# Wednesday, February 04, 2004

Steve Maine writes about his eureka moment with the WS-Addressing spec.  The basic ideas behind it is that it's a good idea to write the address (e.g. put the address in the SOAP headers) on the front of an envelope rather than only writing the name on the envelope and telling the postman the address (e.g. leaving some address information in the SOAP envelope and some on the transport protocol headers).
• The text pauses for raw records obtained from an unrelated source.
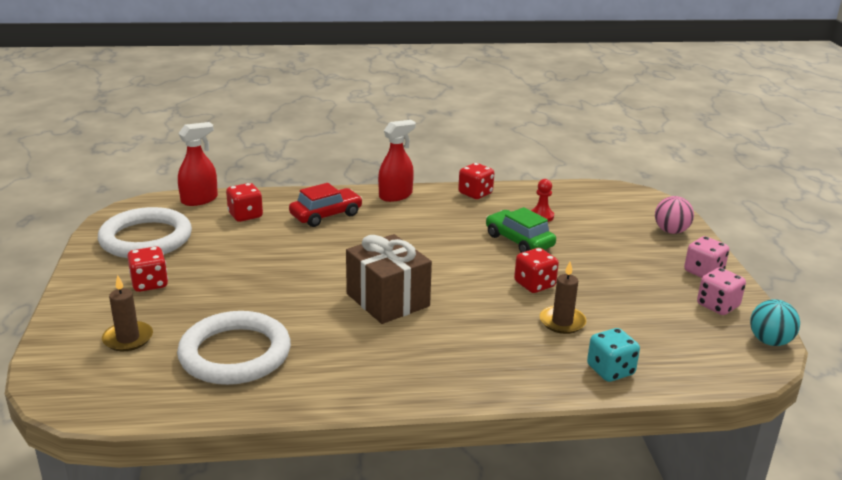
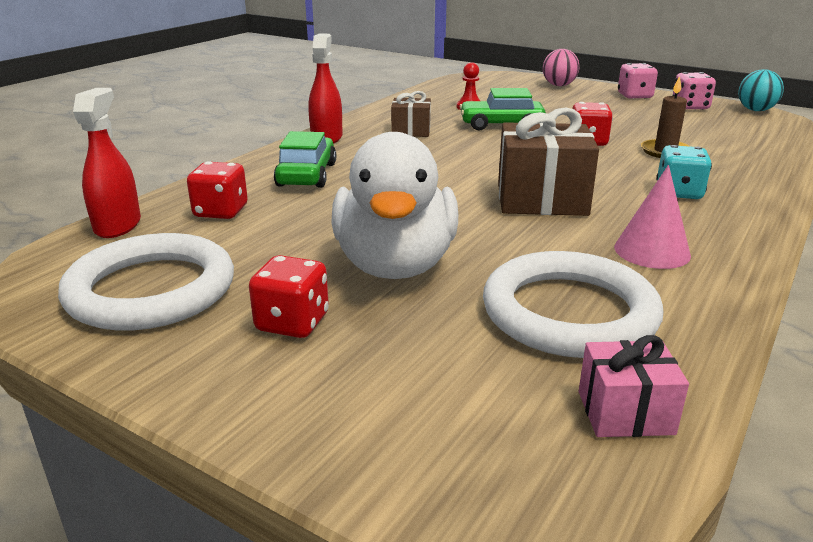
camera: 50 degrees left, 0 degrees up
(128, 338) = (435, 385): brown candle -> none
(147, 396) = (625, 413): none -> pink gift
(237, 286) = (395, 265): none -> white duck
(326, 215) = (306, 175): red car -> green car
(350, 360) = (652, 251): none -> pink cone
(451, 216) = (411, 131): none -> brown gift
(475, 193) = (385, 113): red dice -> none
(610, 370) = (762, 160): turquoise dice -> turquoise dice (679, 193)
The other useful aspect of the WS-Addressing spec is the idea of the <wsa:EndpointReference>.  This is an XML node that can contain any information a client or server require.  It's like a cookie mechanism for SOAP messages.  Omri talks more about it and shows how it's useful in WS-Eventing.  Omri refers to the 'resource model' that WS-Addressing provides:

The idea is that the organization of resources behind a Web service is opaque to the caller.  There can be a single resource that "fronts" for a bunch of other resources - which in turn can be organized hierarchically, scaled out, or employ whatever internal organization is appropriate.  The caller does not (in fact should not) need to know about this internal organization. 

I think this use of a front-controller style pattern is another of the ideas that excited Steve.  Don Box also talks this when he says that WS-Addressing is a solution to URI manipulation.  Instead of having to use querystrings to indicate what should be done at the receiving end, this information can be sent through with the EndpointReference.